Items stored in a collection

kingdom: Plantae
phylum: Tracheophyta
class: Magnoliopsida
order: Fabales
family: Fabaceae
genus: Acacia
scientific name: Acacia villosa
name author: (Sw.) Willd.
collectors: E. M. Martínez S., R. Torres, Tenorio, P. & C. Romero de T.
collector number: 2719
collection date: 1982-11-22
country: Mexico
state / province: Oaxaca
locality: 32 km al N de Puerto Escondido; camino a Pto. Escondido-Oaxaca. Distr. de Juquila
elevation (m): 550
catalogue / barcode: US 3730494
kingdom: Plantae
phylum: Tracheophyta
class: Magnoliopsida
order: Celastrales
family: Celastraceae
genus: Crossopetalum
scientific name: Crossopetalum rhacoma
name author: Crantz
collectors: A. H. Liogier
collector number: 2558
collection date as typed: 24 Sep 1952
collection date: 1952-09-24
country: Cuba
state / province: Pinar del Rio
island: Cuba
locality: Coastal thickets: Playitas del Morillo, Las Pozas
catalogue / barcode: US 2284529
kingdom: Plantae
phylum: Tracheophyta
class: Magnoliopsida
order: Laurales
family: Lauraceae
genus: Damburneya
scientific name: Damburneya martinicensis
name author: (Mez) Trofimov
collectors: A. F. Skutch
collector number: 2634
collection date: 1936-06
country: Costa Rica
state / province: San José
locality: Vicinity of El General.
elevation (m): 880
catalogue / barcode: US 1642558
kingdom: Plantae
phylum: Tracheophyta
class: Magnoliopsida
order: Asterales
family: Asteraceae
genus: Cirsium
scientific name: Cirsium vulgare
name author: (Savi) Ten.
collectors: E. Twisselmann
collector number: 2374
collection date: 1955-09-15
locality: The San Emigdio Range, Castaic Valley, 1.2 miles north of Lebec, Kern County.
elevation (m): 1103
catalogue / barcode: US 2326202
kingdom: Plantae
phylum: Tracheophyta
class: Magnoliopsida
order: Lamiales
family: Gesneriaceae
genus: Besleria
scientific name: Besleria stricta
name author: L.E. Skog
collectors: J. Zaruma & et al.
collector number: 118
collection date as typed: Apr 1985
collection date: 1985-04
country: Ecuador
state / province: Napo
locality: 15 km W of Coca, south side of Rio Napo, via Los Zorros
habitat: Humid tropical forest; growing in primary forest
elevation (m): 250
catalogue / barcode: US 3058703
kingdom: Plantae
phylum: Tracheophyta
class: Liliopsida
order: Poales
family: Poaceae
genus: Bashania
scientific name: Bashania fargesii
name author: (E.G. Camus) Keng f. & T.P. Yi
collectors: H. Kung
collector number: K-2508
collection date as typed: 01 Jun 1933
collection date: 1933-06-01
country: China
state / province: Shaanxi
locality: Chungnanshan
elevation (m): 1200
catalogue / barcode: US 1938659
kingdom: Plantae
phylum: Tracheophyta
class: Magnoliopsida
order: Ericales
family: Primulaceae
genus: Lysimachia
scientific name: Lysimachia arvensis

> Your instructions:
Reproduce every line of the material above without changing anything.

> Worked answer:
kingdom: Plantae
phylum: Tracheophyta
class: Magnoliopsida
order: Fabales
family: Fabaceae
genus: Acacia
scientific name: Acacia villosa
name author: (Sw.) Willd.
collectors: E. M. Martínez S., R. Torres, Tenorio, P. & C. Romero de T.
collector number: 2719
collection date: 1982-11-22
country: Mexico
state / province: Oaxaca
locality: 32 km al N de Puerto Escondido; camino a Pto. Escondido-Oaxaca. Distr. de Juquila
elevation (m): 550
catalogue / barcode: US 3730494
kingdom: Plantae
phylum: Tracheophyta
class: Magnoliopsida
order: Celastrales
family: Celastraceae
genus: Crossopetalum
scientific name: Crossopetalum rhacoma
name author: Crantz
collectors: A. H. Liogier
collector number: 2558
collection date as typed: 24 Sep 1952
collection date: 1952-09-24
country: Cuba
state / province: Pinar del Rio
island: Cuba
locality: Coastal thickets: Playitas del Morillo, Las Pozas
catalogue / barcode: US 2284529
kingdom: Plantae
phylum: Tracheophyta
class: Magnoliopsida
order: Laurales
family: Lauraceae
genus: Damburneya
scientific name: Damburneya martinicensis
name author: (Mez) Trofimov
collectors: A. F. Skutch
collector number: 2634
collection date: 1936-06
country: Costa Rica
state / province: San José
locality: Vicinity of El General.
elevation (m): 880
catalogue / barcode: US 1642558
kingdom: Plantae
phylum: Tracheophyta
class: Magnoliopsida
order: Asterales
family: Asteraceae
genus: Cirsium
scientific name: Cirsium vulgare
name author: (Savi) Ten.
collectors: E. Twisselmann
collector number: 2374
collection date: 1955-09-15
locality: The San Emigdio Range, Castaic Valley, 1.2 miles north of Lebec, Kern County.
elevation (m): 1103
catalogue / barcode: US 2326202
kingdom: Plantae
phylum: Tracheophyta
class: Magnoliopsida
order: Lamiales
family: Gesneriaceae
genus: Besleria
scientific name: Besleria stricta
name author: L.E. Skog
collectors: J. Zaruma & et al.
collector number: 118
collection date as typed: Apr 1985
collection date: 1985-04
country: Ecuador
state / province: Napo
locality: 15 km W of Coca, south side of Rio Napo, via Los Zorros
habitat: Humid tropical forest; growing in primary forest
elevation (m): 250
catalogue / barcode: US 3058703
kingdom: Plantae
phylum: Tracheophyta
class: Liliopsida
order: Poales
family: Poaceae
genus: Bashania
scientific name: Bashania fargesii
name author: (E.G. Camus) Keng f. & T.P. Yi
collectors: H. Kung
collector number: K-2508
collection date as typed: 01 Jun 1933
collection date: 1933-06-01
country: China
state / province: Shaanxi
locality: Chungnanshan
elevation (m): 1200
catalogue / barcode: US 1938659
kingdom: Plantae
phylum: Tracheophyta
class: Magnoliopsida
order: Ericales
family: Primulaceae
genus: Lysimachia
scientific name: Lysimachia arvensis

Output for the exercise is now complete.